PROMPT. Among the records below, find the line that has "incrediblecrete.gr"; from there, give the lines again exactly, and stop after the line that has "Samo dvije minute".

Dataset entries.
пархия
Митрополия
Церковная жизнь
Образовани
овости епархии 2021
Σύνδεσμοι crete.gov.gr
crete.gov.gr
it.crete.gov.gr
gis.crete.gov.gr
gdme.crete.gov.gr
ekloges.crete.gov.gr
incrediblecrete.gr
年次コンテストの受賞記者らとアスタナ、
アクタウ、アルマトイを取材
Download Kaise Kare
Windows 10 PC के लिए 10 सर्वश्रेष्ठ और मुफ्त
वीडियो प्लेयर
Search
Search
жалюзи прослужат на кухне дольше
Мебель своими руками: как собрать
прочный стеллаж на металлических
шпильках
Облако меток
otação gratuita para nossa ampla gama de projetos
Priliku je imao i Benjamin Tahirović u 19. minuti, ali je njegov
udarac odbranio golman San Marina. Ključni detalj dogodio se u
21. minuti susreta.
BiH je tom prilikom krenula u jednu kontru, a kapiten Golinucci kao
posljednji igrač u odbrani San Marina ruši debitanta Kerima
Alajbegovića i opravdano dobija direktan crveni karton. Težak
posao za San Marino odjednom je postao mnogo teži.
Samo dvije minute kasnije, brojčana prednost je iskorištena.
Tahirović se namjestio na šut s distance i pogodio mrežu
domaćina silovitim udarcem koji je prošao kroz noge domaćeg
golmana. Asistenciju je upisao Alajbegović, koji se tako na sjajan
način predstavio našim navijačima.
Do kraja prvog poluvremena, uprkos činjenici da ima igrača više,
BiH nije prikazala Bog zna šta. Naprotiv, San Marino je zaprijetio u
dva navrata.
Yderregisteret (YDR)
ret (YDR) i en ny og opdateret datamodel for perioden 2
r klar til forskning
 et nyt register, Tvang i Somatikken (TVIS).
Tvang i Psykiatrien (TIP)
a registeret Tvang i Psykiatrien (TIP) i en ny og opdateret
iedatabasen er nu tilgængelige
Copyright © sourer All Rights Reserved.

EXERCISE RESULT.
incrediblecrete.gr
年次コンテストの受賞記者らとアスタナ、
アクタウ、アルマトイを取材
Download Kaise Kare
Windows 10 PC के लिए 10 सर्वश्रेष्ठ और मुफ्त
वीडियो प्लेयर
Search
Search
жалюзи прослужат на кухне дольше
Мебель своими руками: как собрать
прочный стеллаж на металлических
шпильках
Облако меток
otação gratuita para nossa ampla gama de projetos
Priliku je imao i Benjamin Tahirović u 19. minuti, ali je njegov
udarac odbranio golman San Marina. Ključni detalj dogodio se u
21. minuti susreta.
BiH je tom prilikom krenula u jednu kontru, a kapiten Golinucci kao
posljednji igrač u odbrani San Marina ruši debitanta Kerima
Alajbegovića i opravdano dobija direktan crveni karton. Težak
posao za San Marino odjednom je postao mnogo teži.
Samo dvije minute kasnije, brojčana prednost je iskorištena.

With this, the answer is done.